Die Turbinen brummen, und die kurzen gelben Linien auf dem Rollfeld verschwimmen immer mehr zu einer langen. Der Kerosingeruch in der Kabine ist noch nicht ganz verflogen. Es kann nur Sekunden dauern, dann kippen die Tannen, die in einer Linie parallel zur Startbahn wachsen, nach rechts weg. Es drückt mich fest nach hinten in den Sitz, mein Magen macht einen Sprung. Das ist der Moment, der mich schon immer daran erinnert hat, wie klein wir doch alle sind. Das Flugzeug hebt ab, geht raus in die weite Welt, und wir werden wie Playmobil-Figuren durch die Luft von einem Ende zum anderen geflogen.

Ich habe mir meine Musik ins Ohr gestöpselt und minutenlang nach dem richtigen Lied für das Abheben in Richtung Himmel gesucht. Das mache ich öfter mit Musik – ich spiele sie ab, um eine Stimmung zu untermalen oder sie zu unterdrücken. Viele kennen das vom Sport: Da spornen die Beats oft an. Und abends sorgen sie dann für einen Hauch Romantik. Gerade jetzt sollen sie mich entspannen lassen. Dieses eine Abheben ist nicht wie all die anderen bisher – es ist der Start in mein bisher größtes Abenteuer, das am Beginn einer Weltreise steht. Ich weiß nicht, wann ich diesen Boden mit seinen Tannen und den Alpen in der Ferne wiedersehen werde.

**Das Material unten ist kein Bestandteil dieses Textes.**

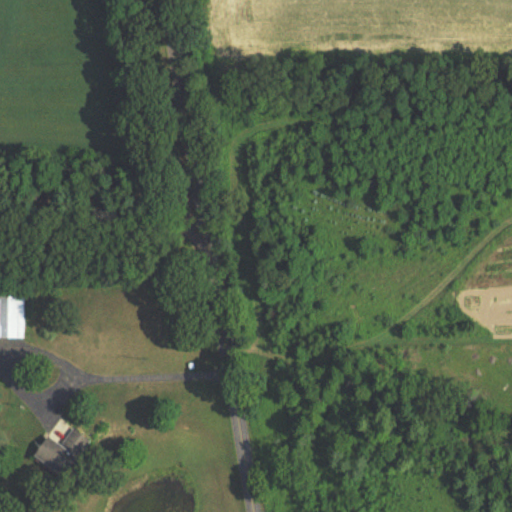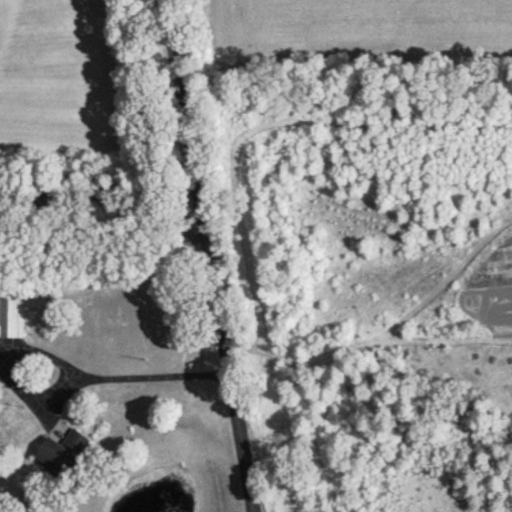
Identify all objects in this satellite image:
road: (103, 189)
road: (213, 255)
building: (13, 316)
road: (68, 384)
building: (65, 452)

Die melancholischen Lieder drücke ich deswegen weg, bis ich bei »Stunner« von Milky Chance lande. Ein Lied, das ich bei meiner allerersten Fernreise an einem Strand auf einer kleinen thailändischen Insel gehört habe. Schon da sind mir ein paar einzelne Zeilen im Kopf hängen geblieben, losgelöst aus dem Zusammenhang:

»I was a runner. Running high without a stop.« – »Ich war ein Läufer – rannte wie im Rausch, ohne anzuhalten.«

Und dann in der nächsten Strophe:

»Come, come. We go so far.« – »Komm mit, komm mit. Wir gehen so weit.«

Milky Chances Zeile »Go so far« hatte ich mir nach der Thailand-Reise als Tattoo stechen lassen, zusammen mit einem kleinen Vogel, der rein optisch überall auf der Welt zu Hause sein könnte und mich staunen lässt, wie weit diese kleinen Tierchen es alleine schaffen können. Das Tattoo ist seitdem ein permanenter Denkzettel für mich. Es soll mich immer wieder ermutigen, mich auffordern, Neues zu wagen und frei zu sein. Außerdem erinnert es mich an diese erste Fernreise, bei der ich mich oft so verloren gefühlt habe und die mich gleichzeitig in vier Wochen so viel über mich und die Welt hat lernen lassen, wie es ein halbes Jahr zu Hause nicht schaffen kann. Immer wenn ich an den kleinen Vogel und die verschnörkelten Worte »Go so far« denke, drängt es mich unmittelbar aus meiner Komfortzone heraus.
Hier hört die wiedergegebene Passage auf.